(Document section begins)

Thursday, November 19, 2009

Unusual public tussle between Regence and Swedish over rates

In an unusual move, Regence BlueShield in Washington today issued a press release saying that Swedish Medical Center intended to terminate its contract with Regence if the two couldn't agree on new rates. Under the headline "Swedish Notifies Regence of Intent to Terminate Contract," Regence president Jonathan Hensley is quoted as saying, in part:
Swedish, already known as one of the highest-cost hospital systems in the state, is demanding a 32 percent rate increase over the term of the agreement, an increase that our members – individuals, seniors, small businesses and working families – cannot afford. A 32 percent increase is more than double the amount other hospitals would receive. (Here's a link to the full statement.)
By mid-afternoon, Swedish had issued its own press release, saying that the company was "astonished" to read Regence's version, which it called "a blatant attempt to scare patients." Swedish said "an official termination letter has not been issued, and those covered by Regence are still welcome at Swedish." (Here's that link.)

The public tussle drew yet a third statement, this time from Washington's insurance commissioner, Mike Kreidler:
I am profoundly disappointed at this public announcement at this time, due to the unsettling effect it has on consumers. Giving notice of intent to terminate provider contracts is a normal business practice, and the vast majority of these negotiations end successfully. Making this public in such a way now will unnecessarily alarm consumers and serves no one.

Although I have no direct regulatory authority over the rates that health carriers pay their providers, I fully expect both Regence and Swedish to continue good faith negotiations to resolve this contract dispute for the benefits of all health care consumers.

In the event that Regence and Swedish are unable to come to terms, the Office of the Insurance Commissioner will take all necessary steps to assure that consumers have access to the services covered by their benefit contracts, and that there is an appropriate transition plan for Swedish patients who have Regence BlueShield coverage.

(Document section ends)

> [Your tasks]:
1. In the Regence–Swedish post, what rate increase does Regence's president say Swedish was demanding?
2. Why was the insurance commissioner disappointed by the public announcement, according to the Regence–Swedish post?
3. Reproduce the part of the Regence–Swedish post starting with "Thursday, November 19, 2009" and going on through "the full statement.)".
The listing after this point is separate material, unconnected to the Regence–Swedish post.

(Data provided begins)

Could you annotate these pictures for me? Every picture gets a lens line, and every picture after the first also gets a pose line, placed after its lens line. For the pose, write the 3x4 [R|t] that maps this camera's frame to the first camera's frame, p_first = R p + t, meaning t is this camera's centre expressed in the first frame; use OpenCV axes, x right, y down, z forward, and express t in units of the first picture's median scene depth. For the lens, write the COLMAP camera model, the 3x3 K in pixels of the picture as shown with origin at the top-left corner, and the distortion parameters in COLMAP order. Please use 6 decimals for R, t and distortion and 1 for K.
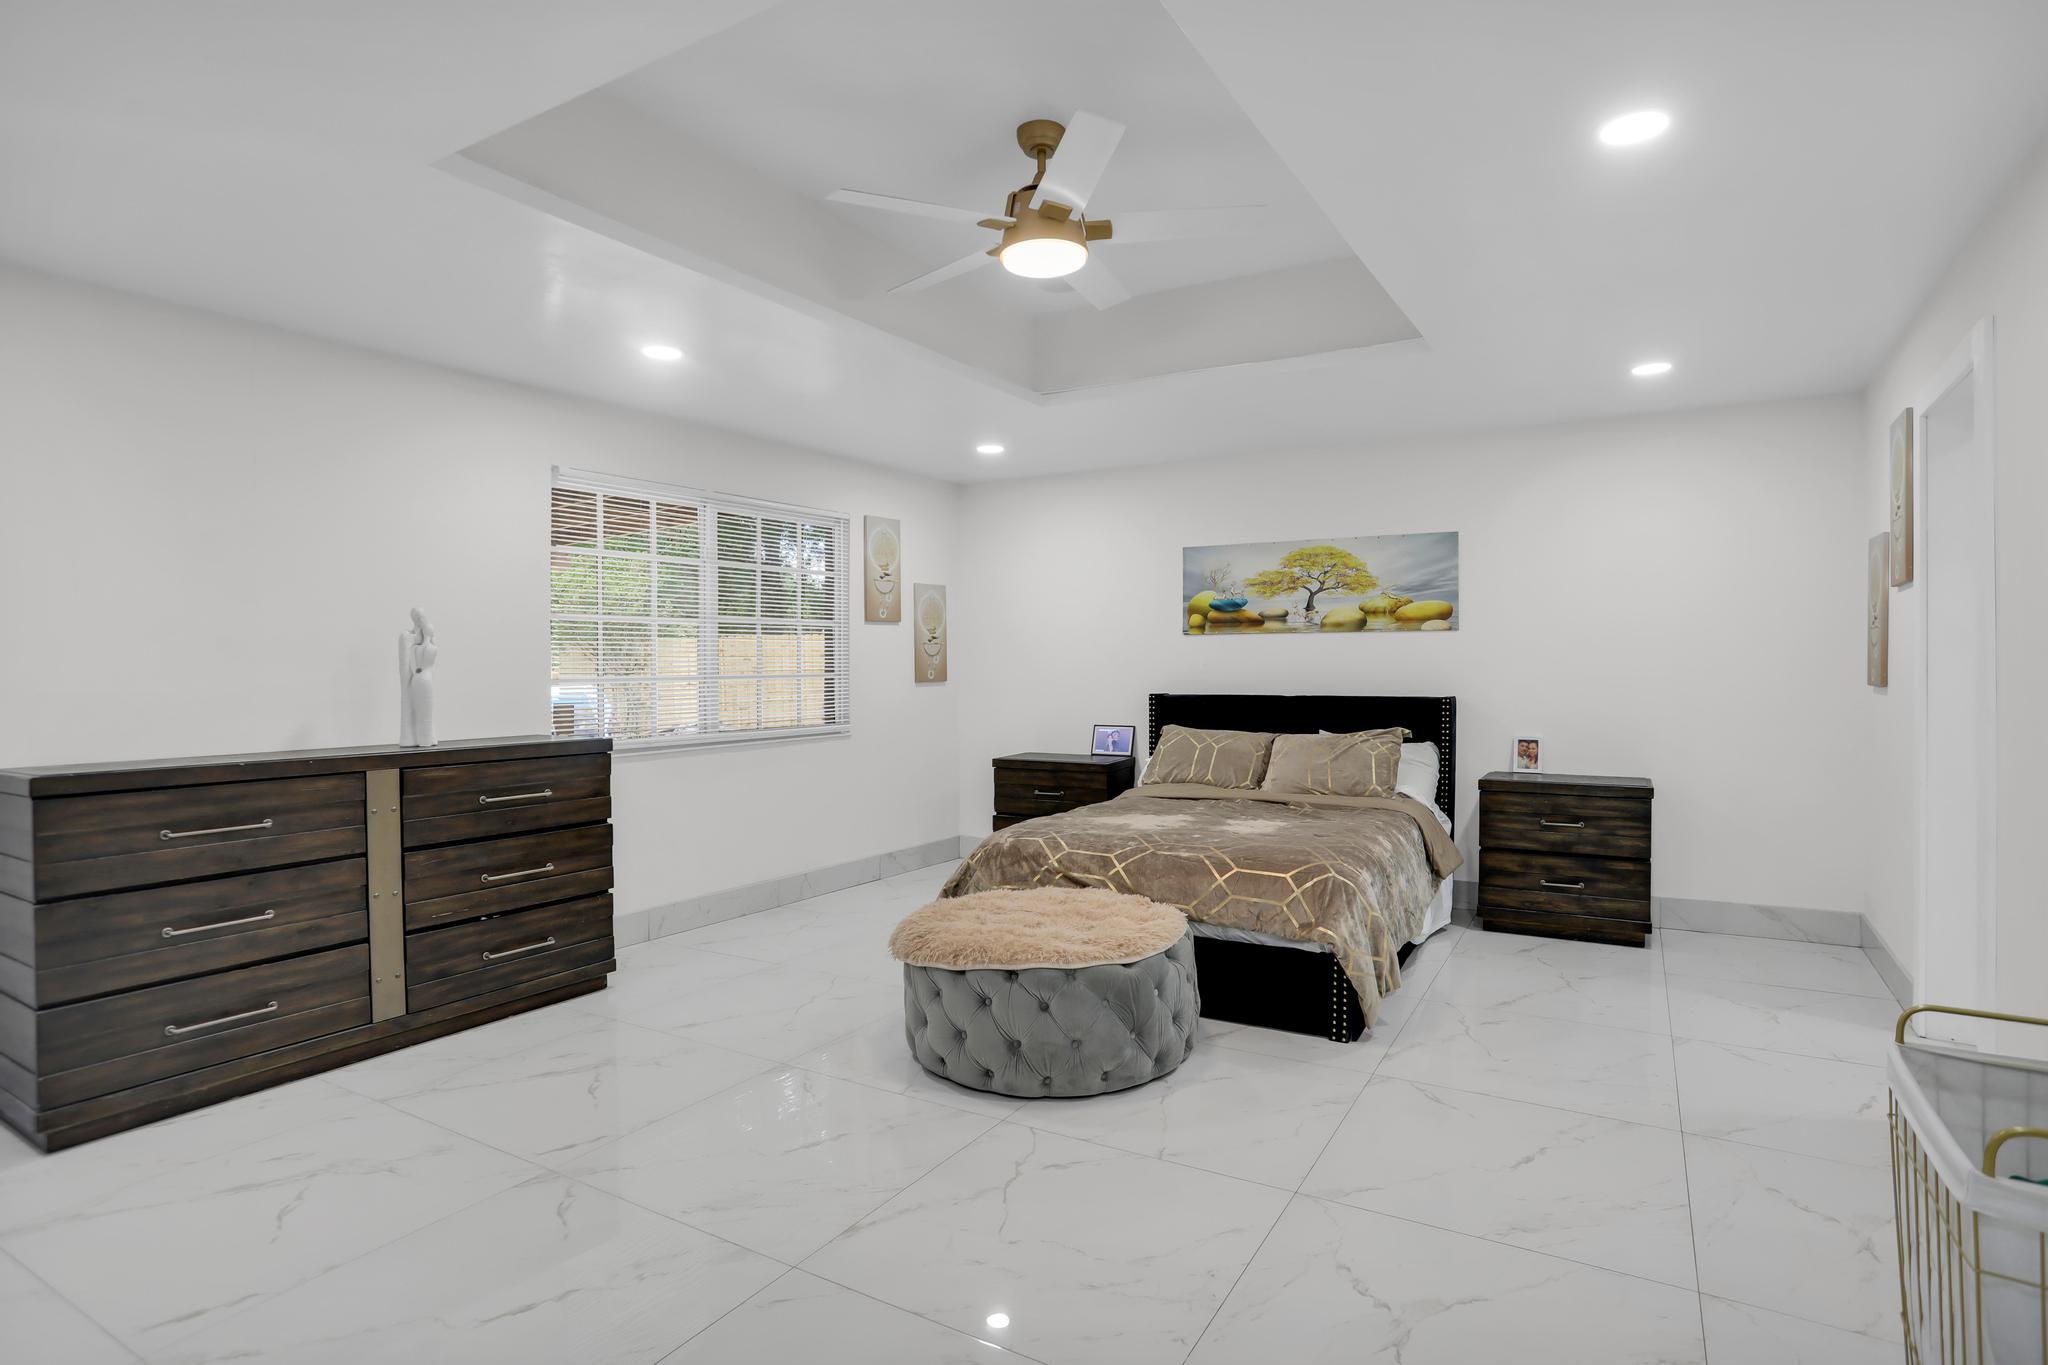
lens RADIAL K [[1036.5, 0, 1039.6], [0, 1036.5, 689.6], [0, 0, 1]] dist [-0.055829, 0.024702]
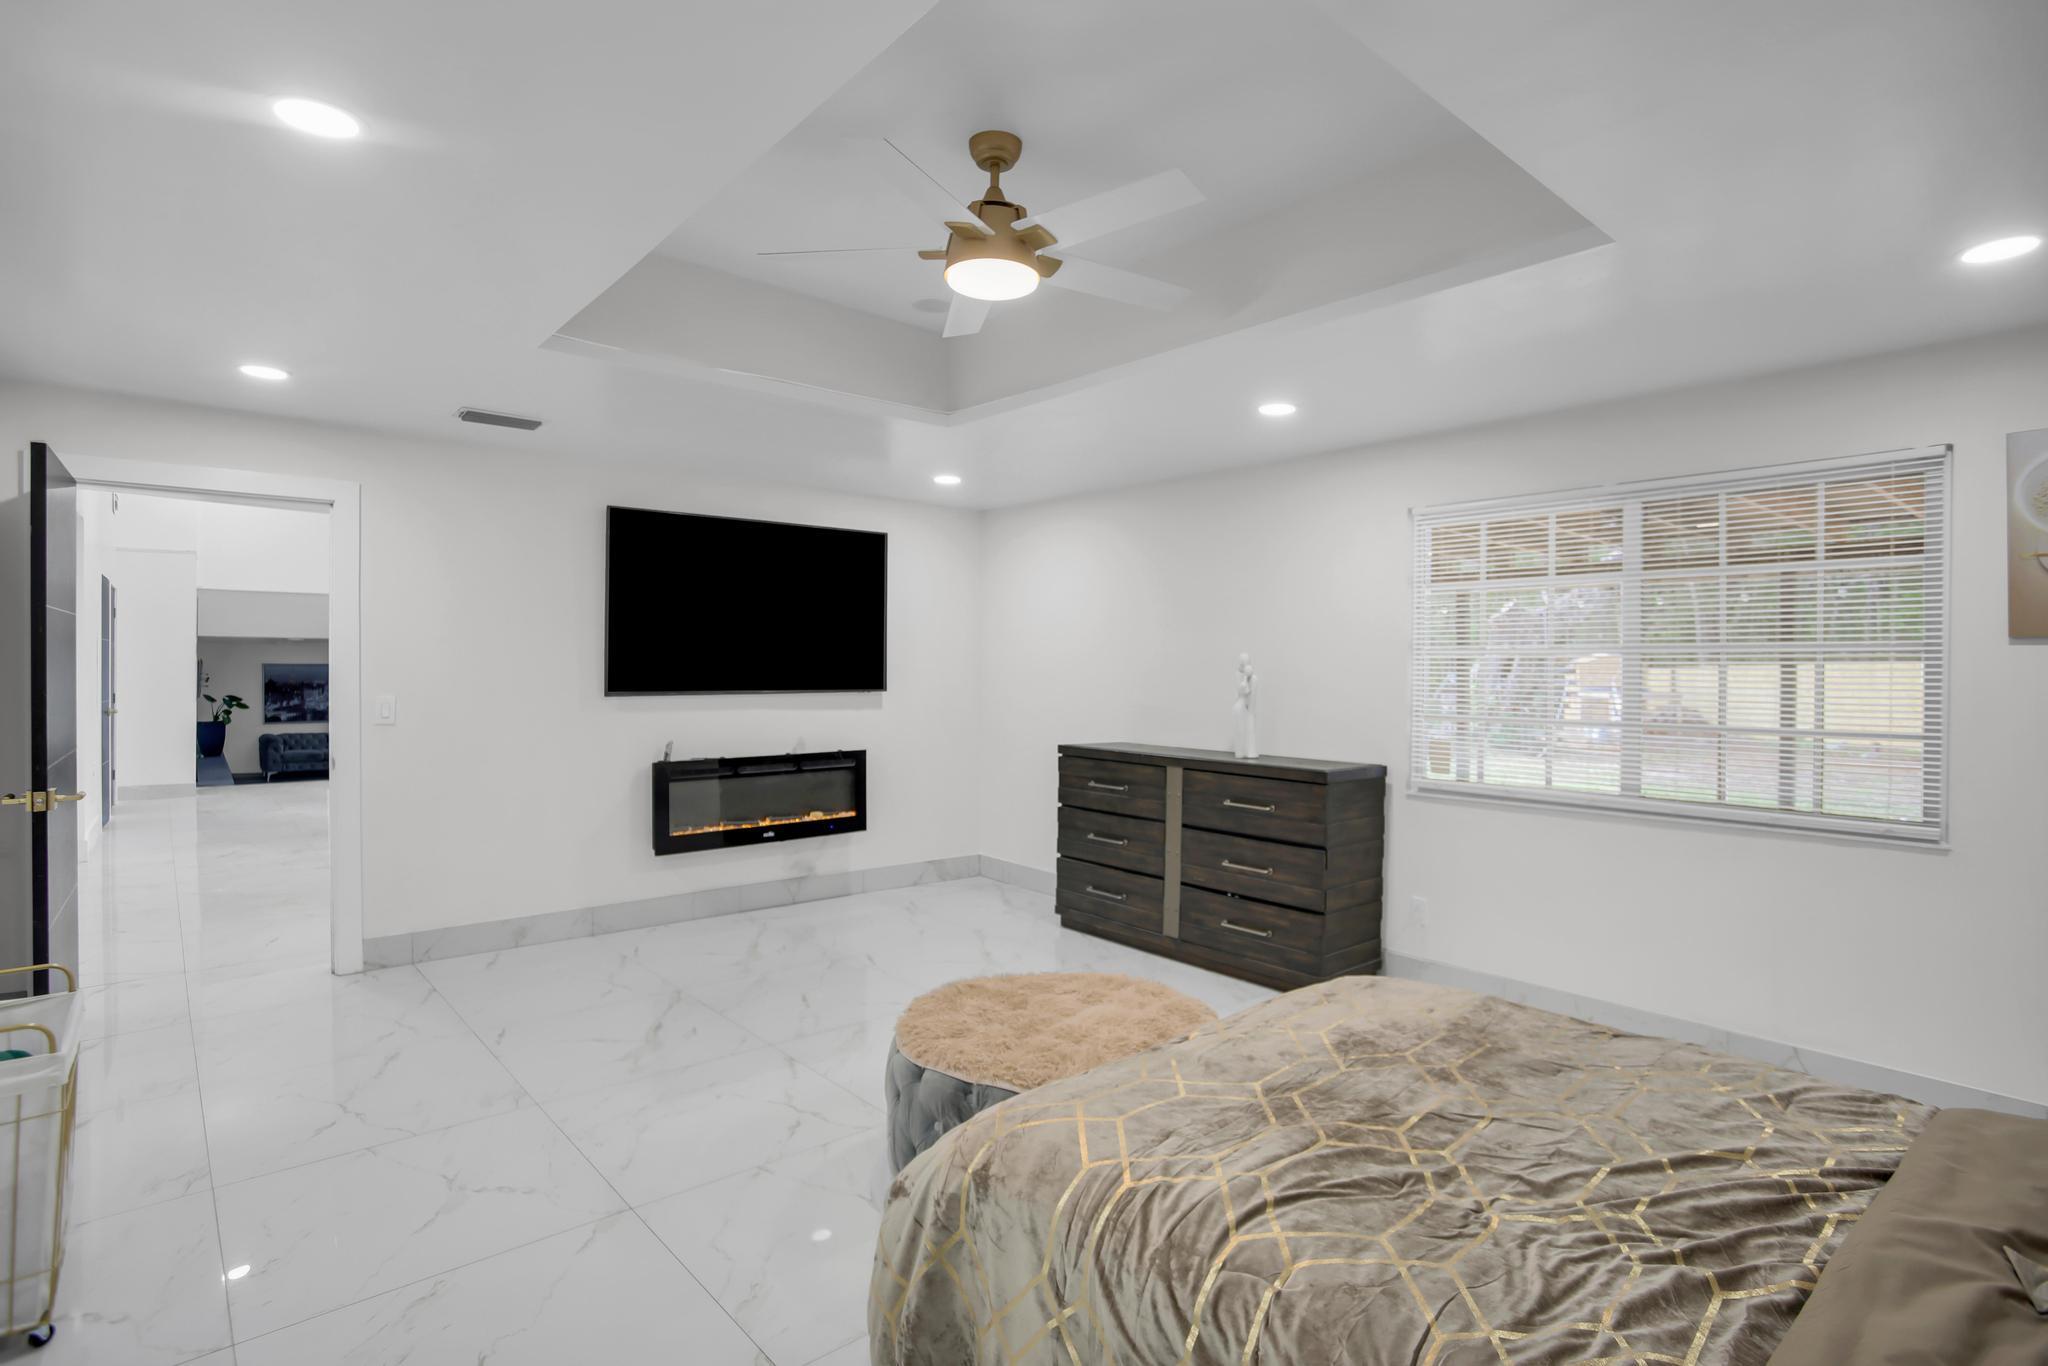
lens RADIAL K [[1036.5, 0, 1030.9], [0, 1036.5, 670.9], [0, 0, 1]] dist [-0.055829, 0.024702]
pose [[-0.324625, 0.007677, -0.945812, 0.844150], [-0.028118, 0.999447, 0.017763, -0.081705], [0.945425, 0.032361, -0.324229, 1.295064]]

(Data provided ends)

> [Answers by item number]:
1. A 32 percent rate increase over the term of the agreement.

2. He said the announcement had an unsettling effect on consumers and would alarm them unnecessarily while serving no one. He noted that giving notice of intent to terminate provider contracts is a normal business practice and that the vast majority of these negotiations end successfully.

3.
Thursday, November 19, 2009

Unusual public tussle between Regence and Swedish over rates

In an unusual move, Regence BlueShield in Washington today issued a press release saying that Swedish Medical Center intended to terminate its contract with Regence if the two couldn't agree on new rates. Under the headline "Swedish Notifies Regence of Intent to Terminate Contract," Regence president Jonathan Hensley is quoted as saying, in part:
Swedish, already known as one of the highest-cost hospital systems in the state, is demanding a 32 percent rate increase over the term of the agreement, an increase that our members – individuals, seniors, small businesses and working families – cannot afford. A 32 percent increase is more than double the amount other hospitals would receive. (Here's a link to the full statement.)